We estimate this second path as costlier. But that is based on current cost estimates of the various resource options. We note, however, that the eventual outcome could be reversed, especially given the recent experience of major cost overruns of two recent Canadian investments in large hydro (Muskrat Falls and Site C) and one electricity CCS project (the Boundary Dam coal plant). 

We propose that the federal government continue to present its policies as backstops that can be superseded by equivalent provincial policies. However, the federal government must ensure that this co-operative approach does not result in reduced stringency by granting equivalency to provincial policies that are less likely to achieve a national zero-emission electricity system. To that end, we propose ongoing independent oversight of federal-provincial equivalency agreements by Canada’s Net-Zero Advisory Body, using the assessment expertise of the Canadian Institute for Climate Choices.

We also propose that the federal government encourage multi-government equivalency agreements with two or more neighbouring provinces that wish to be treated as one entity for the purpose of electricity-sector GHG emissions. Dramatic increases in wind and solar over the next decades will require massive investments in energy storage, especially in provinces that lack large hydro reservoirs. These costs can be significantly lowered if federal policy promotes expanded grid interties between hydro reservoir–endowed provinces and their neighbours. However, given the primacy of provincial jurisdiction in electricity, this cost-saving interprovincial system co-ordination will only happen where provincial governments are willing. In this regard, the past decade has witnessed promising developments at least in the Atlantic provinces with the development of the Maritime Link transmission line.
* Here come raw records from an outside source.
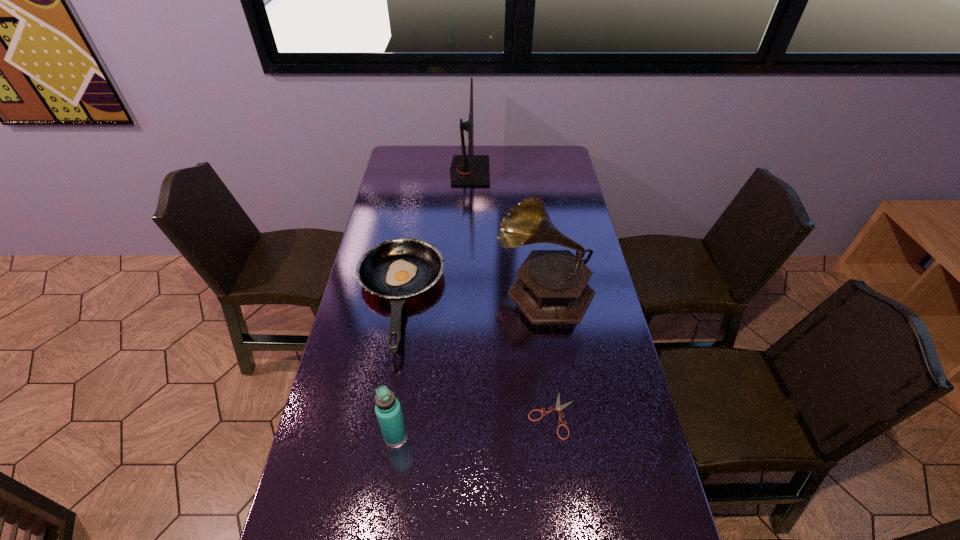
This screenshot has height=540, width=960. Find the location of `blank region between the phonograph record and the thermos bottle`. blank region between the phonograph record and the thermos bottle is located at coordinates (470, 362).

Find the location of a particular element. The width and height of the screenshot is (960, 540). vacant point located between the thermos bottle and the monitor is located at coordinates (433, 303).

Where is `free space between the third tallest object and the shears`? free space between the third tallest object and the shears is located at coordinates (473, 425).

Identify the location of vacant area between the thermos bottle and the phonograph record. The height and width of the screenshot is (540, 960). (470, 362).

Locate an element on the screen. empty location between the phonograph record and the shears is located at coordinates (548, 352).

Locate an element on the screen. This screenshot has width=960, height=540. free space between the thermos bottle and the fourth tallest object is located at coordinates (396, 367).

Locate an element on the screen. The height and width of the screenshot is (540, 960). free area in between the shears and the third tallest object is located at coordinates (473, 425).

Identify which object is the third closest to the farthest object. Please provide its 2D coordinates. Your answer should be formatted as a tuple, i.e. [(x, y)], where the tuple contains the x and y coordinates of a point satisfying the conditions above.

[(558, 408)]

Locate an element on the screen. The width and height of the screenshot is (960, 540). the closest object to the phonograph record is located at coordinates (399, 268).

I want to click on free point that satisfies the following two spatial constraints: 1. on the screen side of the monitor; 2. on the right side of the shortest object, so click(x=462, y=415).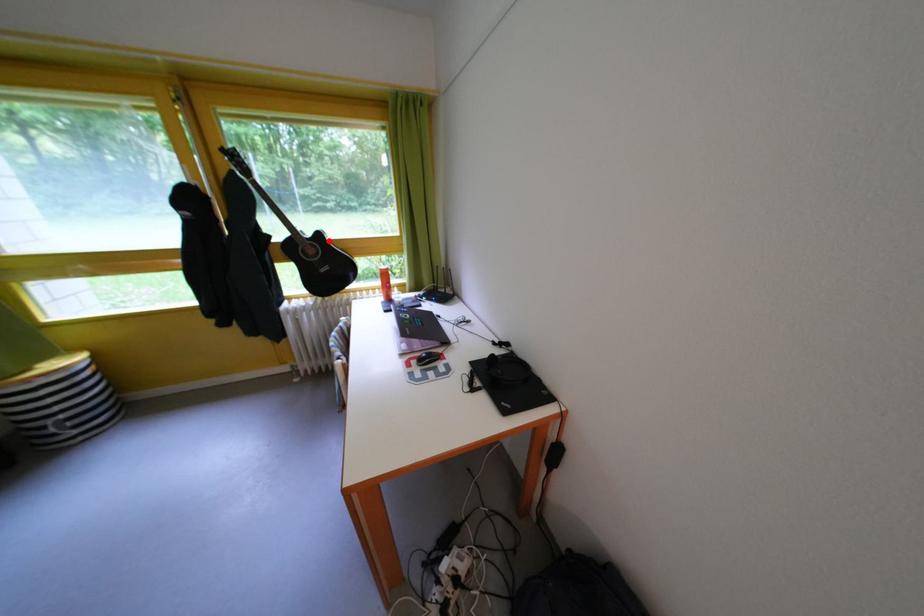
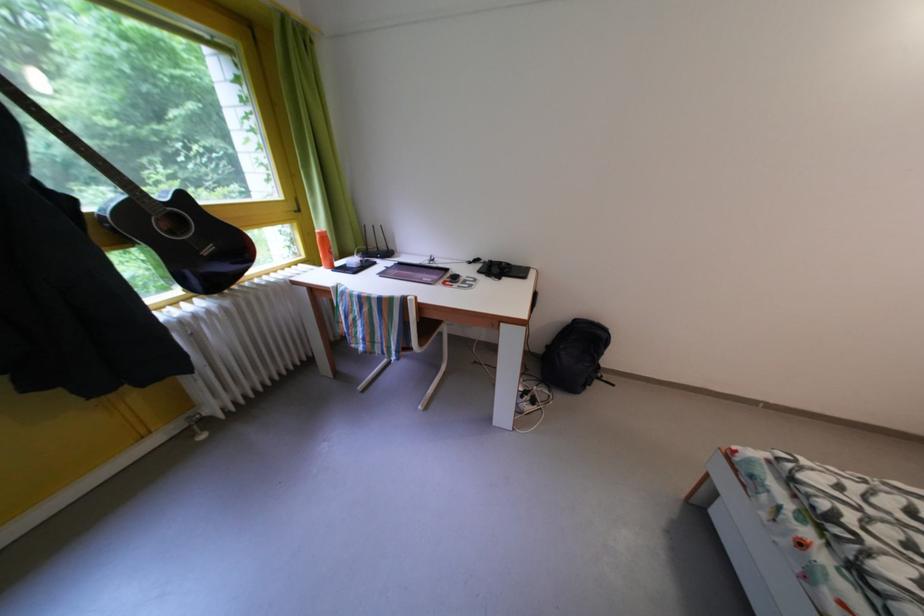
Locate, in the second image, the point that corresponds to the highlighted location in the first image.

(191, 203)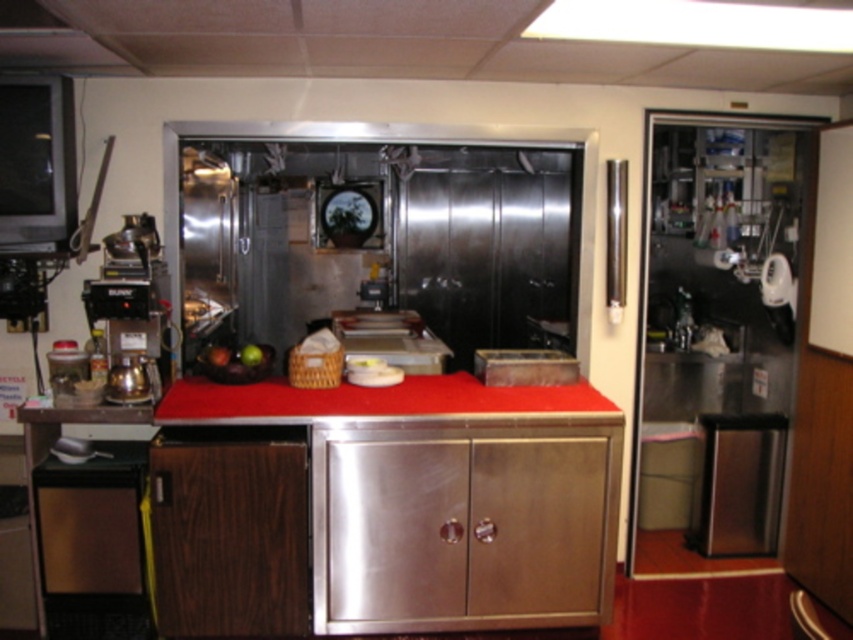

As noted, our report is about federal policy to achieve a national objective, that being a zero-emission Canadian electricity system. Our report is thus silent on many other policy concerns of electricity system stakeholders. These unaddressed topics include centralized versus decentralized generation, economically efficient system operation, the pros and cons of public versus private ownership, financing capacity investments, electricity affordability, electric utility regulation, transition support for displaced workers, reliability of electricity generation and distribution as non-dispatchable renewables and electricity demand peaks increase, non-GHG environmental and social trade-offs of alternative zero-emission electricity options, cost-effective energy efficiency and load shifting, innovation and adoption in energy storage, reconciliation with Indigenous Peoples, and special challenges of zero-emission electricity in remote and northern communities. Many of these issues will be primarily addressed by provincial governments, each with their own priorities and preferred methods. However, the federal government must play a key role in supporting the net-zero transition in Indigenous and northern communities, given its clear constitutional responsibilities in these areas.